* **Document section**

A small quibble but the FAA is pretty clear that “amateur” rockets cannot exceed 150 km. If it goes higher, a full up professional launch license is required.

There accordingly isn’t any “amateur” effort (within FAA jurisdiction) that goes much beyond current high end amateur capabilities.

No reason not to discuss such things, but flying them is a rather different matter….

Bill

 

[RocketPro]

Were you looking at TVC?

Oh yes, for the MAV both TVC and RCS are required, but TVC is very mass efficient. The RCS is required to put you in the correct attitude for the required second burn (1/2 way around the planet) to get into a known orbit. Of course you also have to have an IMU, a good clock, and a computer to determine what that attitude should be. For the MAV, the point was to get the sample canister into an orbit that the return S/C could locate and then maneuver into in order to do the handoff capture.

Another consideration is that to get into orbit, any orbit, you normally burn, coast, burn. In order to do that, you need some sort of timing/control circuit. On Explorer I, they tracked the vehicle as it coasted and then radio controlled the start of the second burn. The timing of the burn and the variability of the 4th stage motor was that they “lost” the S/C for a while as it wasn’t where they thought it would be when it came back around to the ground station.

If you don’t want to do the burn, coast, burn, then the delta-v required is actually higher since as soon as the motor shuts off, the orbit trajectory will want to pass directly through that point (perigee) on the next go around. If your motor shuts off low, then drag will take over and you’ll de-orbit without actually getting into orbit. Normally, a second burn is done at apogee to raise the perigee out of the atmosphere.

As for radio requirements, you don’t have to have continuous coverage, but you have to have enough to get a good orbit track. You can do that tracking with an ground station or with TDRSS.

If the discussion is limited to just obtaining enough delta-v to get into orbit, then these factors don’t have to be considered, but if you really want to orbit something, even a brick, then there’s a lot of stuff other than propellant that’s required.

 

[Tim51]

I say go for a moon landing

On its own, or with an airstart and dual deploy..?

 

[plugger]

The previous itar thread included specific examples by those here who have experience with ITAR training, held high gov clearances, and had long careers in related fields. Like myself.
As I said in my initial post, I mention this issue for those who may be concerned. And I do not wish to go into a detailed discussion here again.
You are not concerned, so that’s fine with me!

Hi John, firstly apologies. I've been travelling, jet lag hit me hard, and I've only just come back to this. I've read the ITAR thread from the link you provided, I don't see any specific examples of anything about ITAR, other than Gerald's comments, which are high level and vague. And back to my earlier post, you called out orbital insertion. But there is no code or capability for orbital insertion in the project I linked to. Sure, it might be possible to modify the software to do that, but that isn't what we're discussing. But I did find Gerald's comments about educational exemptions interesting as they might be applicable here.

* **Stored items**

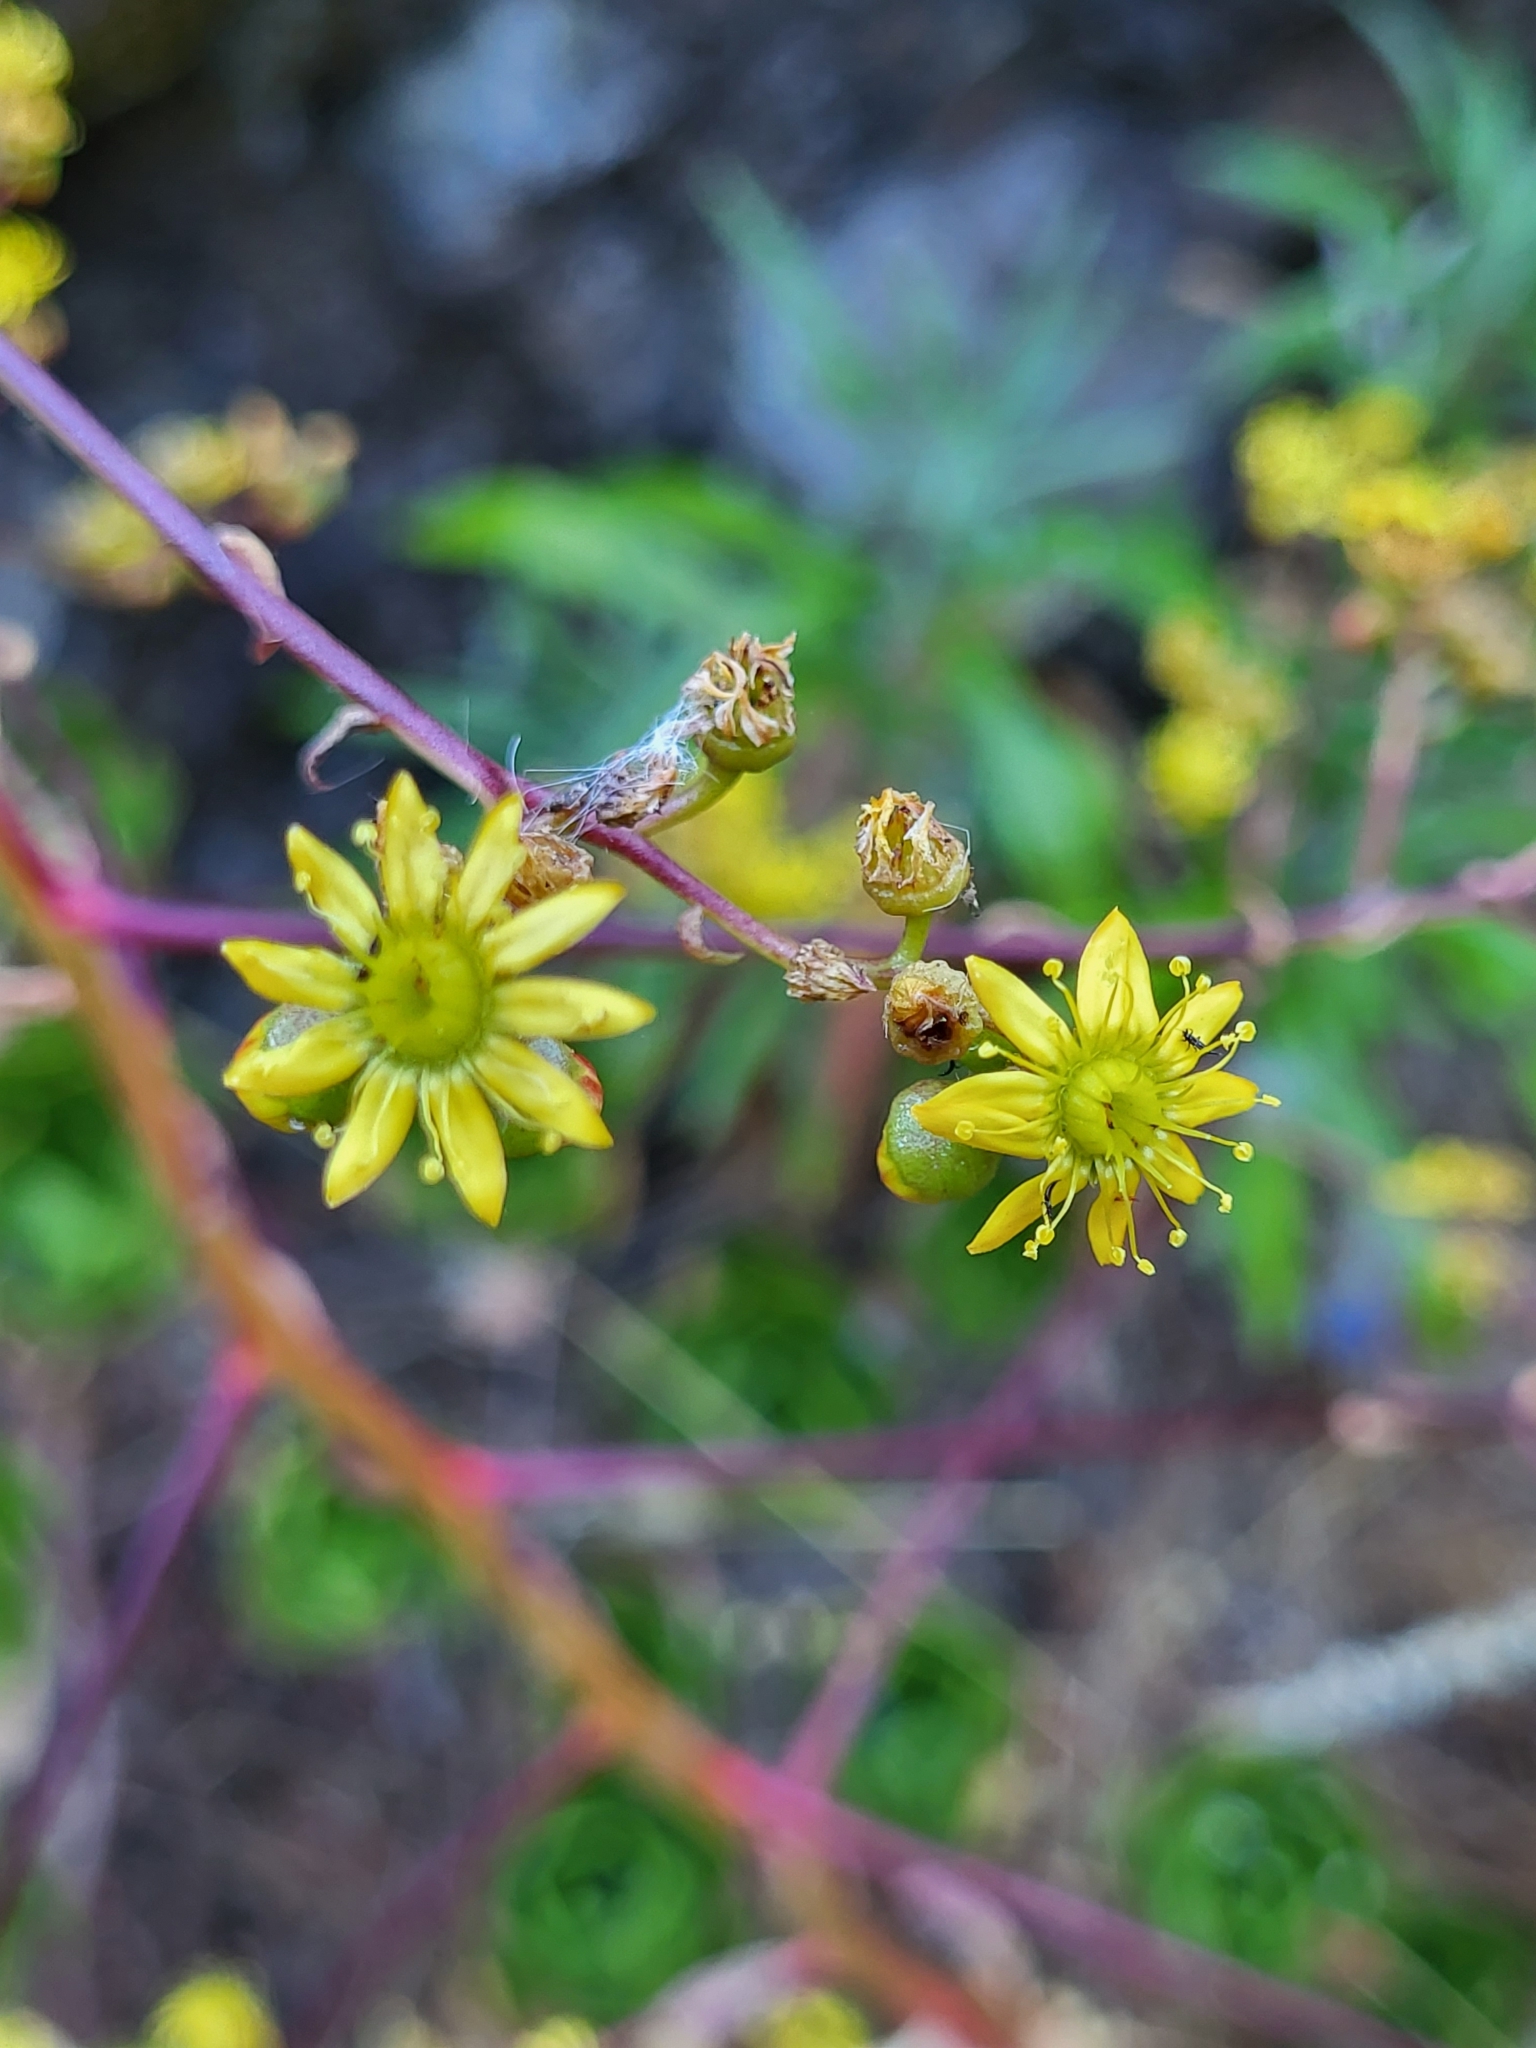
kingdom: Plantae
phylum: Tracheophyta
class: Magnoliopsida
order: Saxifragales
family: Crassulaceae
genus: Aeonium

==

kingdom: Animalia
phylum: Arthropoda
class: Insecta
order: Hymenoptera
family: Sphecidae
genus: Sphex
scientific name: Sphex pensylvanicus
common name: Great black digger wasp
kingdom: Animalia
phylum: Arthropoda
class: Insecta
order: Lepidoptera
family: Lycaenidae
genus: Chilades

* **List of tasks**
a - Why does the rocketry thread say a second burn is normally done at apogee? Answer in one to three sentences.
b - Reproduce the rows in the stretch from the line containing "common name: Great black digger wasp" through the line containing "genus: Chilades", with no changes.

* **Responses to the tasks**
a - Once the motor shuts off, the orbit will pass directly back through that shutoff point, the perigee, on the next go-around. If the motor shuts off low, drag takes over and the vehicle de-orbits without reaching orbit. A second burn at apogee raises the perigee out of the atmosphere.

b -
common name: Great black digger wasp
kingdom: Animalia
phylum: Arthropoda
class: Insecta
order: Lepidoptera
family: Lycaenidae
genus: Chilades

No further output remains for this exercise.